Task to complete:
Restate all entries word for word, minus pictures.

Record extracts:
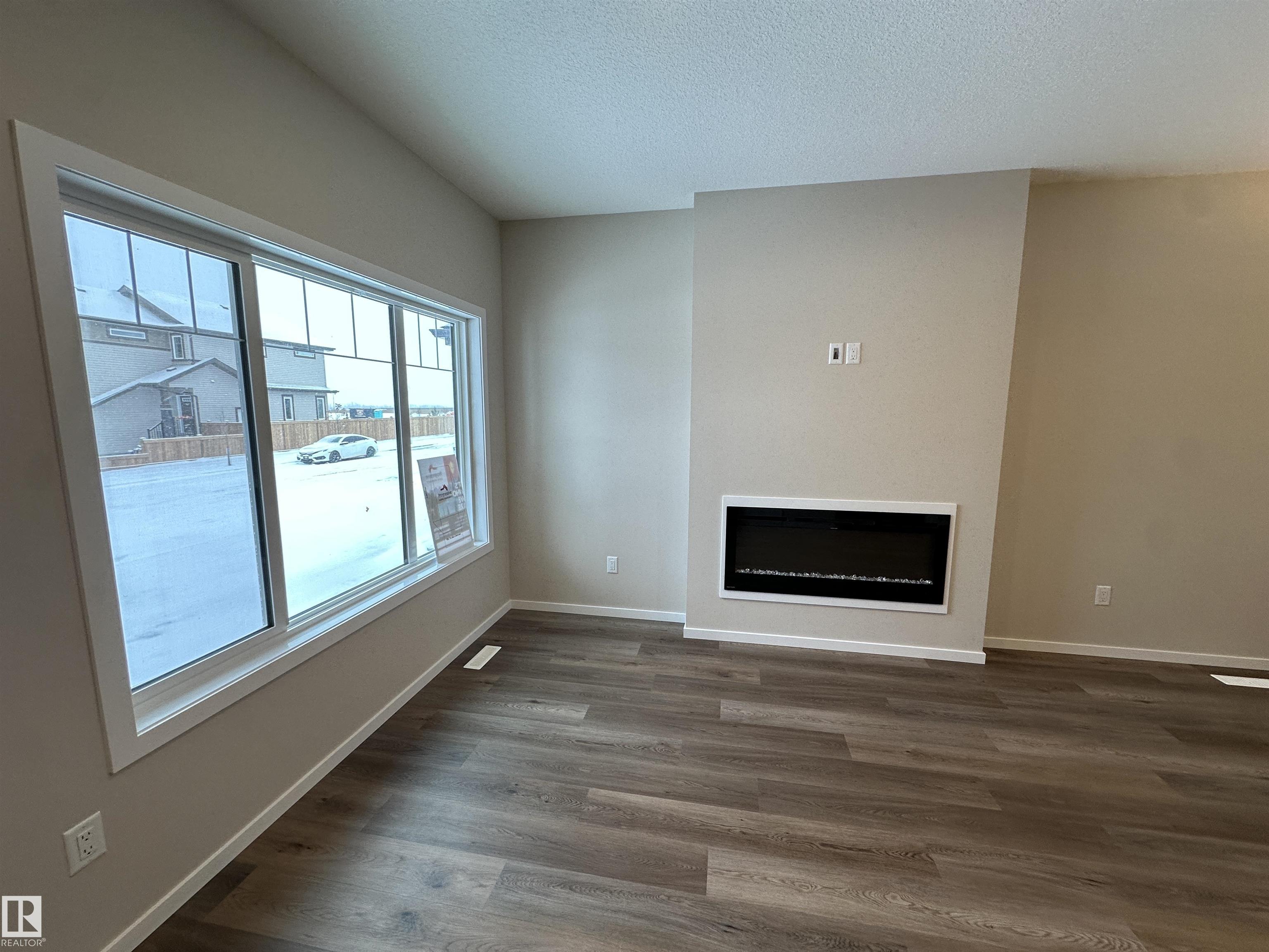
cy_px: 476
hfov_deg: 102.1
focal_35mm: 14
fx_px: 513
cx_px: 634
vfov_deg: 85.7
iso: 100
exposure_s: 1/120
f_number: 2.2
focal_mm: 2.22
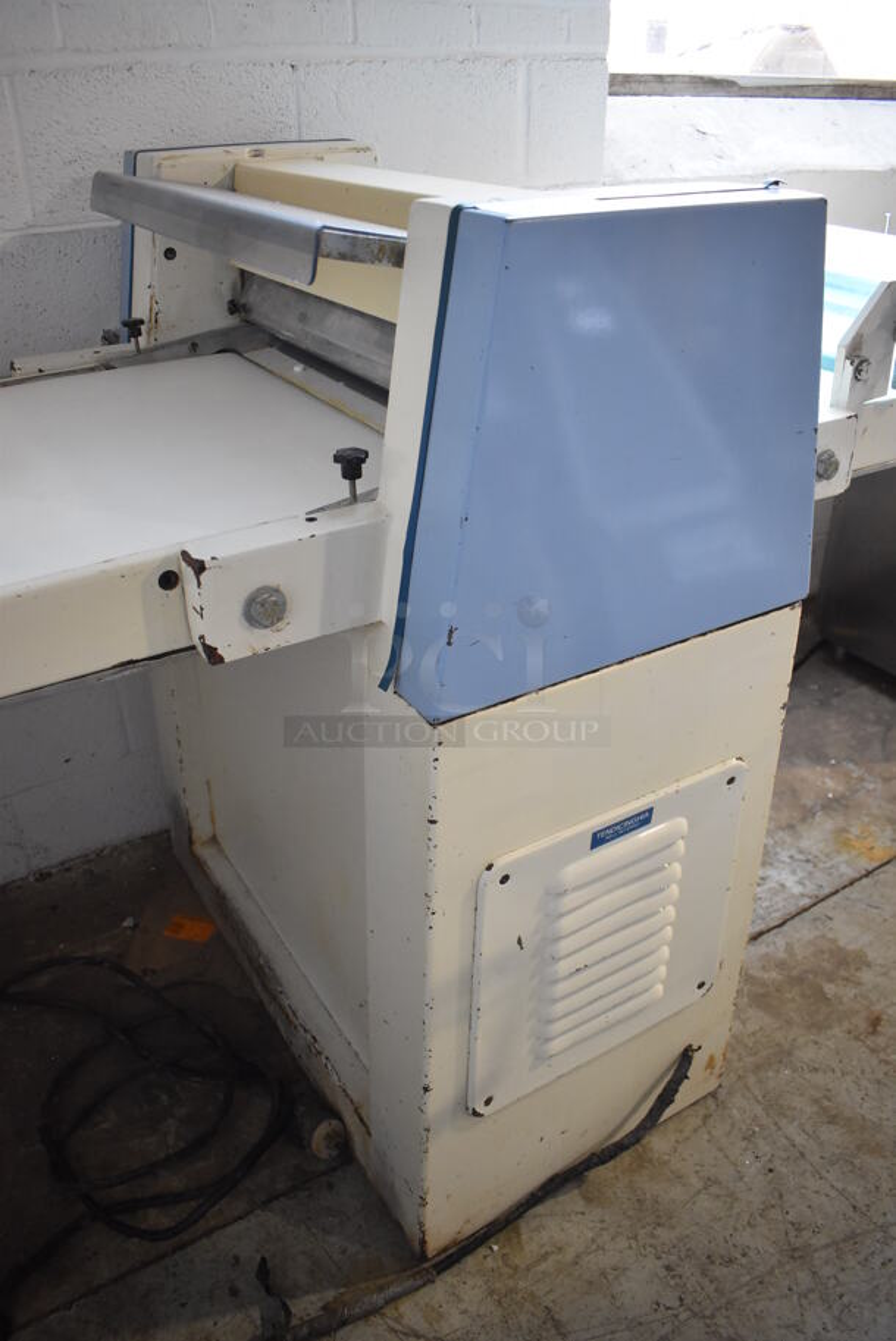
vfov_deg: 67.3
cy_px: 670
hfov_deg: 48.0
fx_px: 1006
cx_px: 448
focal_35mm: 27
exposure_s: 1/125
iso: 2000
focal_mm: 18
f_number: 3.5
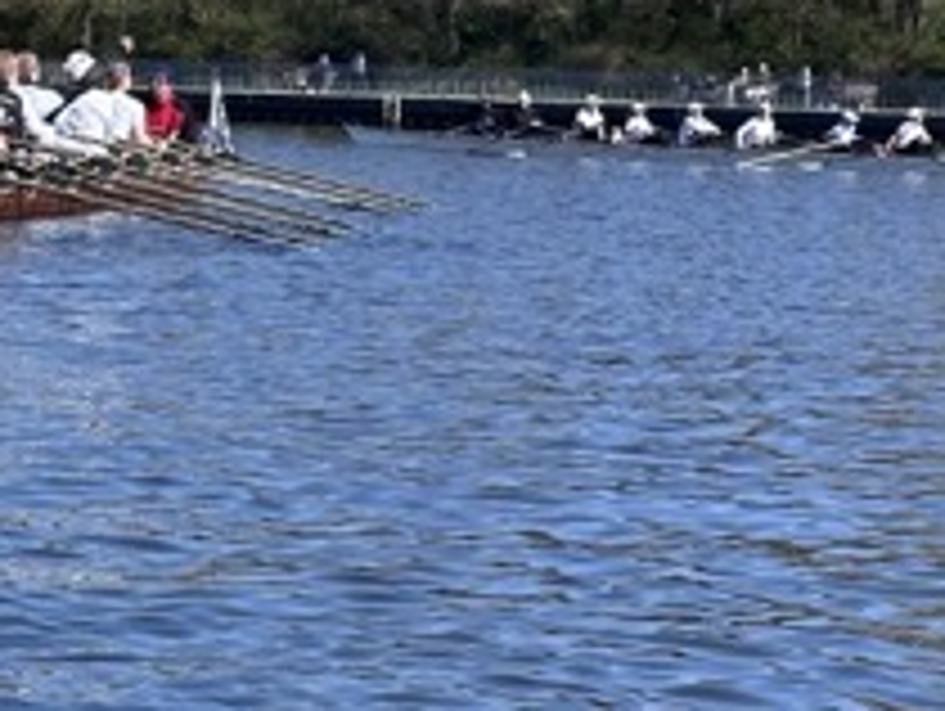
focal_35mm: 146
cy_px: 184
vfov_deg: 10.2
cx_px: 396
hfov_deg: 13.5
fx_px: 3990
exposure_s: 1/3155
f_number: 1.78
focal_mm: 6.86
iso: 64
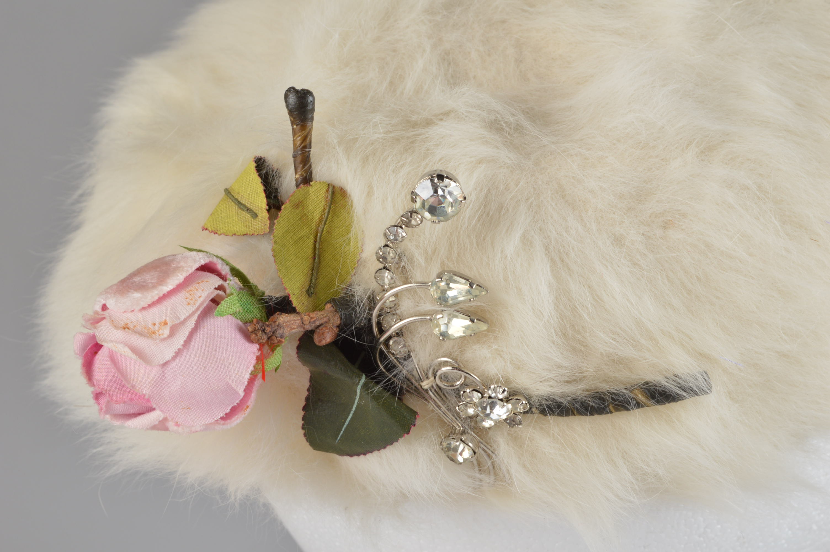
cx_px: 415
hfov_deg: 29.3
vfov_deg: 19.7
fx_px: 1589
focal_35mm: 69
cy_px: 276
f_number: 14
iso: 200
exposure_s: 1/125
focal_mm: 46
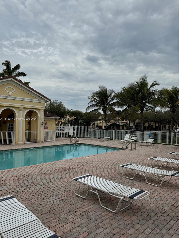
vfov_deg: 71.6
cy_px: 119
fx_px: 165
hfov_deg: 56.8
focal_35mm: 24
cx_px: 90
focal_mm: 6.86
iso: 80
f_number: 1.78
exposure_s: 1/9009
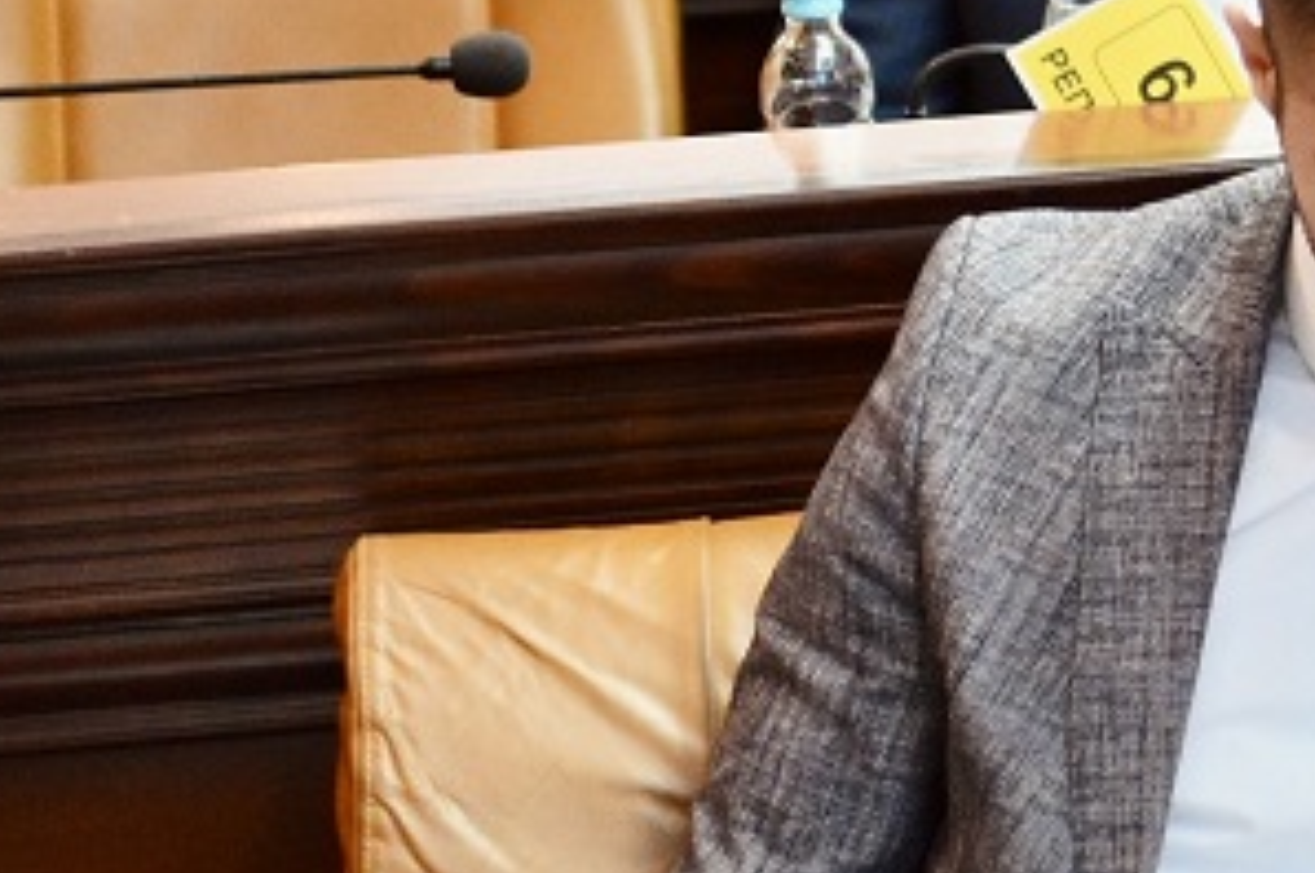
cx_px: 2193
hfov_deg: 10.4
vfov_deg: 7.2
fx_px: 6860
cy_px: -203
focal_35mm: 188
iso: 1000
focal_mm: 35
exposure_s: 1/125
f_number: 1.8
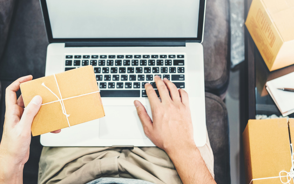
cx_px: 136
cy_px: 71
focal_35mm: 69
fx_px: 553
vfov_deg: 18.8
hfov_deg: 29.8
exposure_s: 1/50
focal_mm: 35
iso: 200
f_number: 2.2
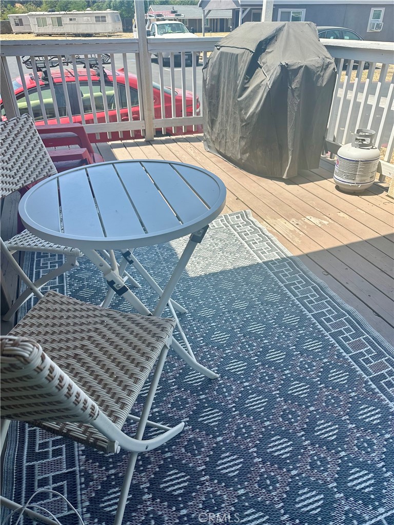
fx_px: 364
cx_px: 197
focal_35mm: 24
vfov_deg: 71.6
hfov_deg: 56.8
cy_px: 262
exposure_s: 1/1916
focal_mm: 6.86
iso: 80
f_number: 1.78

Result of this exercise:
cy_px: 476
hfov_deg: 102.1
focal_35mm: 14
fx_px: 513
cx_px: 634
vfov_deg: 85.7
iso: 100
exposure_s: 1/120
f_number: 2.2
focal_mm: 2.22
vfov_deg: 67.3
cy_px: 670
hfov_deg: 48.0
fx_px: 1006
cx_px: 448
focal_35mm: 27
exposure_s: 1/125
iso: 2000
focal_mm: 18
f_number: 3.5
focal_35mm: 146
cy_px: 184
vfov_deg: 10.2
cx_px: 396
hfov_deg: 13.5
fx_px: 3990
exposure_s: 1/3155
f_number: 1.78
focal_mm: 6.86
iso: 64
cx_px: 415
hfov_deg: 29.3
vfov_deg: 19.7
fx_px: 1589
focal_35mm: 69
cy_px: 276
f_number: 14
iso: 200
exposure_s: 1/125
focal_mm: 46
vfov_deg: 71.6
cy_px: 119
fx_px: 165
hfov_deg: 56.8
focal_35mm: 24
cx_px: 90
focal_mm: 6.86
iso: 80
f_number: 1.78
exposure_s: 1/9009
cx_px: 2193
hfov_deg: 10.4
vfov_deg: 7.2
fx_px: 6860
cy_px: -203
focal_35mm: 188
iso: 1000
focal_mm: 35
exposure_s: 1/125
f_number: 1.8
cx_px: 136
cy_px: 71
focal_35mm: 69
fx_px: 553
vfov_deg: 18.8
hfov_deg: 29.8
exposure_s: 1/50
focal_mm: 35
iso: 200
f_number: 2.2
fx_px: 364
cx_px: 197
focal_35mm: 24
vfov_deg: 71.6
hfov_deg: 56.8
cy_px: 262
exposure_s: 1/1916
focal_mm: 6.86
iso: 80
f_number: 1.78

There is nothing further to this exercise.